[Dataset excerpts]
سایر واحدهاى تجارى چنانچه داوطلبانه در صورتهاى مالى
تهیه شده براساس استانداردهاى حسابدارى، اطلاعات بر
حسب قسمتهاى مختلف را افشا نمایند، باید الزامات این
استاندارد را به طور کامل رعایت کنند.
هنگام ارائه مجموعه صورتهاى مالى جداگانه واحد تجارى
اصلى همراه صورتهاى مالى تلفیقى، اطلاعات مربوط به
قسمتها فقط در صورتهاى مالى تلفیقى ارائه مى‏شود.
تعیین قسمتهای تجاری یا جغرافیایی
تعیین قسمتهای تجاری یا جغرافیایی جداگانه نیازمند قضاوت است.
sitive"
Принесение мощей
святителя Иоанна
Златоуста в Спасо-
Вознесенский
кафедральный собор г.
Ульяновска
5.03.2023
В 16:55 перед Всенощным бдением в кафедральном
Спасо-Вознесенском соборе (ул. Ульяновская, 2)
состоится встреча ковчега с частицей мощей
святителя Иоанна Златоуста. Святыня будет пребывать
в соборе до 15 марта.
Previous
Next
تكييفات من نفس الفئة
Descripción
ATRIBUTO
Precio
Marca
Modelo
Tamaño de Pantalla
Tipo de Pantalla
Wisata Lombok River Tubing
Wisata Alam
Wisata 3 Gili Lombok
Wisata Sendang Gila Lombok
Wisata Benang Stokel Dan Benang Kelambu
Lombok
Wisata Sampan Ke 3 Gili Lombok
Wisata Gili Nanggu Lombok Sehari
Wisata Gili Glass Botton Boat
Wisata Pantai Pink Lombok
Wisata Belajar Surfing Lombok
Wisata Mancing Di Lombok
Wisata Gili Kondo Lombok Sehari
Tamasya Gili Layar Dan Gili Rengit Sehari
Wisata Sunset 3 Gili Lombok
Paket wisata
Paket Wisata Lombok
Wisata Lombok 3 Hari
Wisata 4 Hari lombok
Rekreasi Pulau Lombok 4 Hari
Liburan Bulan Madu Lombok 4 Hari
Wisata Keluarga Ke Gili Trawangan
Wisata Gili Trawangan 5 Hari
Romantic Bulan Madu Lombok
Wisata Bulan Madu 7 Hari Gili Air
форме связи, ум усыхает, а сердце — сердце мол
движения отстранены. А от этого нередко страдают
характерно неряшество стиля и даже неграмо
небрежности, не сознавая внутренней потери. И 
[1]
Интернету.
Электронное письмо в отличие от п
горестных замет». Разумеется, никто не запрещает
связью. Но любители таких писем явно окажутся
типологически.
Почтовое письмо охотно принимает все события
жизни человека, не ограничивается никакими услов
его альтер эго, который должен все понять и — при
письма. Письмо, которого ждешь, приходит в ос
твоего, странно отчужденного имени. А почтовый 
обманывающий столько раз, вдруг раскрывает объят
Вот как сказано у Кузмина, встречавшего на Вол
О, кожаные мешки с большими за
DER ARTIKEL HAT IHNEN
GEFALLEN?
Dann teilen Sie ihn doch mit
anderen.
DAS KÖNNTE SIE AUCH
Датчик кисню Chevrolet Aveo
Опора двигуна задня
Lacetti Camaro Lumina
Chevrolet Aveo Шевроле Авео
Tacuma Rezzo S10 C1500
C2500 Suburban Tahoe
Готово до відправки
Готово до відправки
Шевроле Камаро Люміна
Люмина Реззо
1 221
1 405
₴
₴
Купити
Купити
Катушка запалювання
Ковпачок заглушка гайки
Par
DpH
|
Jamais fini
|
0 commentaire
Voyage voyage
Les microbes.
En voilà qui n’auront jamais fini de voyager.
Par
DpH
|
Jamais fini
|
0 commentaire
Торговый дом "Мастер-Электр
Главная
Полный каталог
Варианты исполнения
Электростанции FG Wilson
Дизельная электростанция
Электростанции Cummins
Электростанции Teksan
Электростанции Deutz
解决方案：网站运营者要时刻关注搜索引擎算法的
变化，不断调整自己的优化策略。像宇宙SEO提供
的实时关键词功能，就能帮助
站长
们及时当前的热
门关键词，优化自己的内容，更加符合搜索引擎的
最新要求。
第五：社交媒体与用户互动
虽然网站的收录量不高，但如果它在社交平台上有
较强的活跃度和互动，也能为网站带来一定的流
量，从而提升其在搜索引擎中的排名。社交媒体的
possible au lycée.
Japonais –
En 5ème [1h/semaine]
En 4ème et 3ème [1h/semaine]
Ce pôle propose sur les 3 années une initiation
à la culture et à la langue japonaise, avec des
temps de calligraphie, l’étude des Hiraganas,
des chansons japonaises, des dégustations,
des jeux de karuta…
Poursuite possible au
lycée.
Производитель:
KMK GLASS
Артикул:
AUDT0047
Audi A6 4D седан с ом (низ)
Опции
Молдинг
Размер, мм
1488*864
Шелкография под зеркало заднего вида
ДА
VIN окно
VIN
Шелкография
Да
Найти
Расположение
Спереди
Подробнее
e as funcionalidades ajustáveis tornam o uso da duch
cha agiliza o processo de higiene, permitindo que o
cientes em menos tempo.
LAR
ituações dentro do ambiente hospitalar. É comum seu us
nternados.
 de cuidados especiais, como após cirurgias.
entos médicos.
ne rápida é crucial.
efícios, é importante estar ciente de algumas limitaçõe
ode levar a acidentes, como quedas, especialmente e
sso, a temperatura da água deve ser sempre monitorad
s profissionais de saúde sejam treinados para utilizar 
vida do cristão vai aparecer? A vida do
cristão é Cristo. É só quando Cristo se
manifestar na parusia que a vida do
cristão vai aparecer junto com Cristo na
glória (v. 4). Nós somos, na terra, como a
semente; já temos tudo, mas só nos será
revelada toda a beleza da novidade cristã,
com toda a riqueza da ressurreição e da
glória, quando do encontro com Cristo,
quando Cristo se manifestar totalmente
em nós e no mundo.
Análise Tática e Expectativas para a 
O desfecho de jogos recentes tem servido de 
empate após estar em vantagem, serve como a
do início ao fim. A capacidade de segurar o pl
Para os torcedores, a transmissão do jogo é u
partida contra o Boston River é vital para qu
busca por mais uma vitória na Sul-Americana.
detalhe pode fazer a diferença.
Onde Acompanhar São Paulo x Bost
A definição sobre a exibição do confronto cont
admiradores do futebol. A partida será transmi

▸ BRIEF:
Write out all of the lines above as a JSON list of strings, one string per line, leaving out any blank lines.

▸ YOUR RESPONSE:
[
  "سایر واحدهاى تجارى چنانچه داوطلبانه در صورتهاى مالى",
  "تهیه شده براساس استانداردهاى حسابدارى، اطلاعات بر",
  "حسب قسمتهاى مختلف را افشا نمایند، باید الزامات این",
  "استاندارد را به طور کامل رعایت کنند.",
  "هنگام ارائه مجموعه صورتهاى مالى جداگانه واحد تجارى",
  "اصلى همراه صورتهاى مالى تلفیقى، اطلاعات مربوط به",
  "قسمتها فقط در صورتهاى مالى تلفیقى ارائه مى‏شود.",
  "تعیین قسمتهای تجاری یا جغرافیایی",
  "تعیین قسمتهای تجاری یا جغرافیایی جداگانه نیازمند قضاوت است.",
  "sitive\"",
  "Принесение мощей",
  "святителя Иоанна",
  "Златоуста в Спасо-",
  "Вознесенский",
  "кафедральный собор г.",
  "Ульяновска",
  "5.03.2023",
  "В 16:55 перед Всенощным бдением в кафедральном",
  "Спасо-Вознесенском соборе (ул. Ульяновская, 2)",
  "состоится встреча ковчега с частицей мощей",
  "святителя Иоанна Златоуста. Святыня будет пребывать",
  "в соборе до 15 марта.",
  "Previous",
  "Next",
  "تكييفات من نفس الفئة",
  "Descripción",
  "ATRIBUTO",
  "Precio",
  "Marca",
  "Modelo",
  "Tamaño de Pantalla",
  "Tipo de Pantalla",
  "Wisata Lombok River Tubing",
  "Wisata Alam",
  "Wisata 3 Gili Lombok",
  "Wisata Sendang Gila Lombok",
  "Wisata Benang Stokel Dan Benang Kelambu",
  "Lombok",
  "Wisata Sampan Ke 3 Gili Lombok",
  "Wisata Gili Nanggu Lombok Sehari",
  "Wisata Gili Glass Botton Boat",
  "Wisata Pantai Pink Lombok",
  "Wisata Belajar Surfing Lombok",
  "Wisata Mancing Di Lombok",
  "Wisata Gili Kondo Lombok Sehari",
  "Tamasya Gili Layar Dan Gili Rengit Sehari",
  "Wisata Sunset 3 Gili Lombok",
  "Paket wisata",
  "Paket Wisata Lombok",
  "Wisata Lombok 3 Hari",
  "Wisata 4 Hari lombok",
  "Rekreasi Pulau Lombok 4 Hari",
  "Liburan Bulan Madu Lombok 4 Hari",
  "Wisata Keluarga Ke Gili Trawangan",
  "Wisata Gili Trawangan 5 Hari",
  "Romantic Bulan Madu Lombok",
  "Wisata Bulan Madu 7 Hari Gili Air",
  "форме связи, ум усыхает, а сердце — сердце мол",
  "движения отстранены. А от этого нередко страдают",
  "характерно неряшество стиля и даже неграмо",
  "небрежности, не сознавая внутренней потери. И ",
  "[1]",
  "Интернету.",
  "Электронное письмо в отличие от п",
  "горестных замет». Разумеется, никто не запрещает",
  "связью. Но любители таких писем явно окажутся",
  "типологически.",
  "Почтовое письмо охотно принимает все события",
  "жизни человека, не ограничивается никакими услов",
  "его альтер эго, который должен все понять и — при",
  "письма. Письмо, которого ждешь, приходит в ос",
  "твоего, странно отчужденного имени. А почтовый ",
  "обманывающий столько раз, вдруг раскрывает объят",
  "Вот как сказано у Кузмина, встречавшего на Вол",
  "О, кожаные мешки с большими за",
  "DER ARTIKEL HAT IHNEN",
  "GEFALLEN?",
  "Dann teilen Sie ihn doch mit",
  "anderen.",
  "DAS KÖNNTE SIE AUCH",
  "Датчик кисню Chevrolet Aveo",
  "Опора двигуна задня",
  "Lacetti Camaro Lumina",
  "Chevrolet Aveo Шевроле Авео",
  "Tacuma Rezzo S10 C1500",
  "C2500 Suburban Tahoe",
  "Готово до відправки",
  "Готово до відправки",
  "Шевроле Камаро Люміна",
  "Люмина Реззо",
  "1 221",
  "1 405",
  "₴",
  "₴",
  "Купити",
  "Купити",
  "Катушка запалювання",
  "Ковпачок заглушка гайки",
  "Par",
  "DpH",
  "|",
  "Jamais fini",
  "|",
  "0 commentaire",
  "Voyage voyage",
  "Les microbes.",
  "En voilà qui n’auront jamais fini de voyager.",
  "Par",
  "DpH",
  "|",
  "Jamais fini",
  "|",
  "0 commentaire",
  "Торговый дом \"Мастер-Электр",
  "Главная",
  "Полный каталог",
  "Варианты исполнения",
  "Электростанции FG Wilson",
  "Дизельная электростанция",
  "Электростанции Cummins",
  "Электростанции Teksan",
  "Электростанции Deutz",
  "解决方案：网站运营者要时刻关注搜索引擎算法的",
  "变化，不断调整自己的优化策略。像宇宙SEO提供",
  "的实时关键词功能，就能帮助",
  "站长",
  "们及时当前的热",
  "门关键词，优化自己的内容，更加符合搜索引擎的",
  "最新要求。",
  "第五：社交媒体与用户互动",
  "虽然网站的收录量不高，但如果它在社交平台上有",
  "较强的活跃度和互动，也能为网站带来一定的流",
  "量，从而提升其在搜索引擎中的排名。社交媒体的",
  "possible au lycée.",
  "Japonais –",
  "En 5ème [1h/semaine]",
  "En 4ème et 3ème [1h/semaine]",
  "Ce pôle propose sur les 3 années une initiation",
  "à la culture et à la langue japonaise, avec des",
  "temps de calligraphie, l’étude des Hiraganas,",
  "des chansons japonaises, des dégustations,",
  "des jeux de karuta…",
  "Poursuite possible au",
  "lycée.",
  "Производитель:",
  "KMK GLASS",
  "Артикул:",
  "AUDT0047",
  "Audi A6 4D седан с ом (низ)",
  "Опции",
  "Молдинг",
  "Размер, мм",
  "1488*864",
  "Шелкография под зеркало заднего вида",
  "ДА",
  "VIN окно",
  "VIN",
  "Шелкография",
  "Да",
  "Найти",
  "Расположение",
  "Спереди",
  "Подробнее",
  "e as funcionalidades ajustáveis tornam o uso da duch",
  "cha agiliza o processo de higiene, permitindo que o",
  "cientes em menos tempo.",
  "LAR",
  "ituações dentro do ambiente hospitalar. É comum seu us",
  "nternados.",
  " de cuidados especiais, como após cirurgias.",
  "entos médicos.",
  "ne rápida é crucial.",
  "efícios, é importante estar ciente de algumas limitaçõe",
  "ode levar a acidentes, como quedas, especialmente e",
  "sso, a temperatura da água deve ser sempre monitorad",
  "s profissionais de saúde sejam treinados para utilizar ",
  "vida do cristão vai aparecer? A vida do",
  "cristão é Cristo. É só quando Cristo se",
  "manifestar na parusia que a vida do",
  "cristão vai aparecer junto com Cristo na",
  "glória (v. 4). Nós somos, na terra, como a",
  "semente; já temos tudo, mas só nos será",
  "revelada toda a beleza da novidade cristã,",
  "com toda a riqueza da ressurreição e da",
  "glória, quando do encontro com Cristo,",
  "quando Cristo se manifestar totalmente",
  "em nós e no mundo.",
  "Análise Tática e Expectativas para a ",
  "O desfecho de jogos recentes tem servido de ",
  "empate após estar em vantagem, serve como a",
  "do início ao fim. A capacidade de segurar o pl",
  "Para os torcedores, a transmissão do jogo é u",
  "partida contra o Boston River é vital para qu",
  "busca por mais uma vitória na Sul-Americana.",
  "detalhe pode fazer a diferença.",
  "Onde Acompanhar São Paulo x Bost",
  "A definição sobre a exibição do confronto cont",
  "admiradores do futebol. A partida será transmi"
]